Controllable and Interpretable Singing Voice Decomposition via Assem-VC

AK391 commented 3 years ago

just saw this paper https://arxiv.org/abs/2110.12676, when will the repo be updated for this thanks

980202006 commented 3 years ago

Is there any detail about the speaker embedding? Such as What model is used to generate it, whether it is pre-trained, and what data set is used

wookladin commented 3 years ago

@AK391 Thanks for your interest! Currently, we don't have a specific plan to release the code of that paper. We will add the link to the paper and demo page at README soon.

@980202006 We just used nn.Embedding without pre-training. Thanks!

980202006 commented 3 years ago

Thank you!

iehppp2010 commented 2 years ago

@wookladin

I have tried to reproduce this paper.

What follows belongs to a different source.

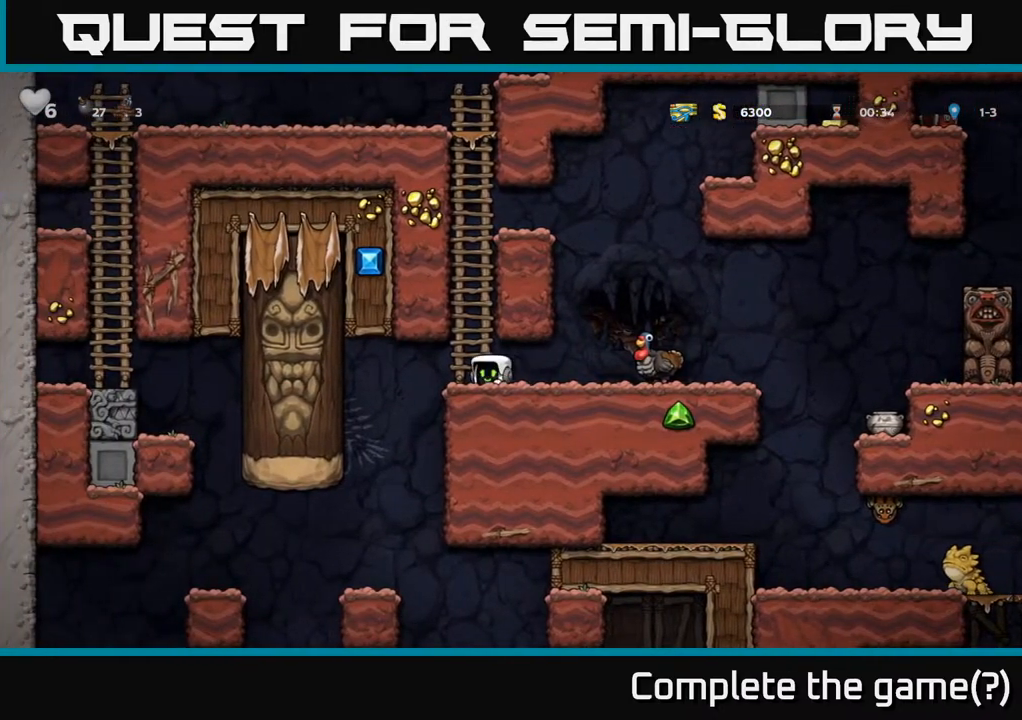
{"buttons": [], "left_stick": "down", "right_stick": "center", "events": []}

My train mse mel loss reaches 0.18, while dev mel loss stops at 0.75.

After train the 'Decoder' model, I use this model to do GTA fine finetuning on the HiFi-GAN model you provide. Below is the HiFi-GAN model fine tuning loss

After that, I try to control speaker Identity by just switching the speaker embedding to target speaker, which is the the way you said in the paper. I use a trained audio of CSD female speaker as the reference audio(the link below). https://drive.google.com/file/d/1QCGlfREai1AgkKnrLhdvZm-jt_k50R79/view?usp=sharing I use the speaker PAMR in NUS-48E dataset as target speaker. https://drive.google.com/file/d/19eL1XgAjR4eWTFv7M5jaMJMCWIC17m36/view?usp=sharing The result audio is: https://drive.google.com/file/d/1XsaWrSQ2xtiohbjpm6fFU-V28o4pp2wM/view?usp=sharing

I found that lyrics are hard to hear clearly.

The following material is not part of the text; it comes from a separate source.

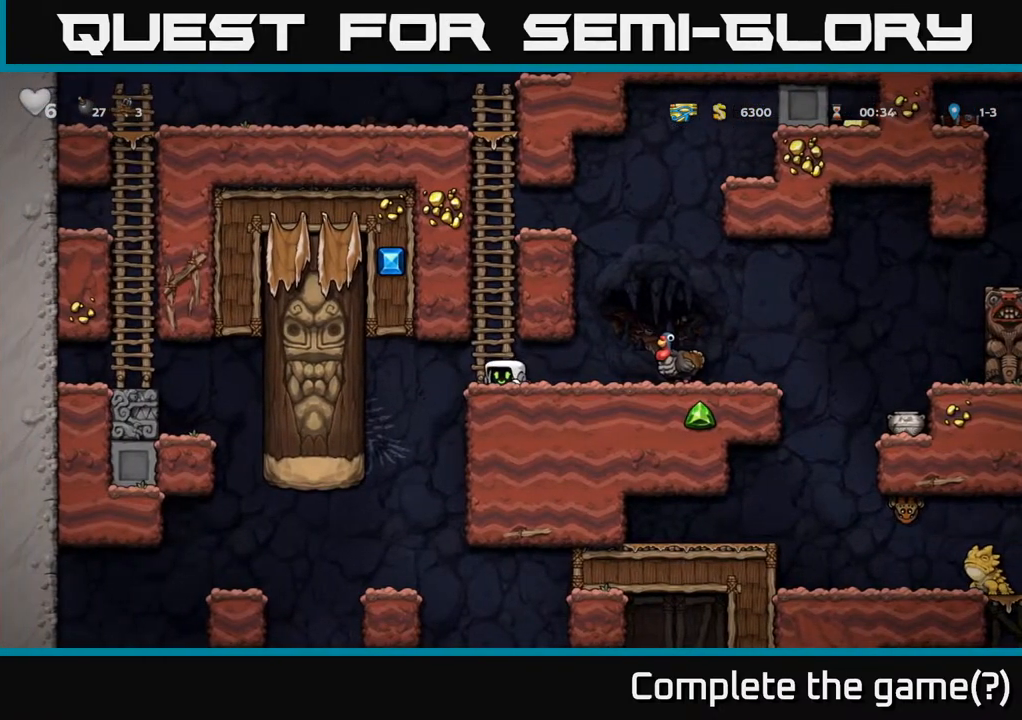
{"buttons": [], "left_stick": "down", "right_stick": "center", "events": []}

My dataset config: devset: CSD speaker, these three audio en48/en49/en50 were chosed; NUS-48E speakers, ADIZ's 13 and JLEE 05 were chosed. trainset: the other songs in CSD and NUS-48E.

My speaker embedding dimension is 256.( It seems 256 is too large?)

I want to know what could be the problem with my model? And can you share you Decoder model train/dev loss? My Decoder model got a relative larger mel MSE loss on devset than trainset.

wookladin commented 2 years ago

@iehppp2010 Hi. I think your alignment encoder, 'Cotatron' doesn't seem to be working properly. As explained in the paper, we transferred Cotatron from pre-trained weights, which are trained with LibriTTS and VCTK. Did you transfer from those weights? You can find pre-trained weights in this Google Drive link.

iehppp2010 commented 2 years ago

@wookladin Thanks for your quick reply. I do used the pre-trained weights. When I train the 'Decoder' model, the 'Cotatron' aligner model is freezed. I found the plotted alignment is not as good as other TTS model，e.g. Tacotron2.

I want to know if I need to do fine-tune the 'Cotatron' model on singing dataset to get better alignment result? Wish your reply.

wookladin commented 2 years ago

@iehppp2010 Yes. You first have to fine-tune Cotatron model on the singing dataset, because the average duration of each phoneme is much longer in the singing dataset. It would generate better alignment and sample quality

iehppp2010 commented 2 years ago

@iehppp2010 Yes. You first have to fine-tune Cotatron model on the singing dataset, because the average duration of each phoneme is much longer in the singing dataset. It would generate better alignment and sample quality

@wookladin Thanks for you quickly reply. After I fine-tune the Cotatron model, the train.loss_reconstruction converges about 0.2, while val.loss_reconstruction got mininum value about 0.5 at step 3893.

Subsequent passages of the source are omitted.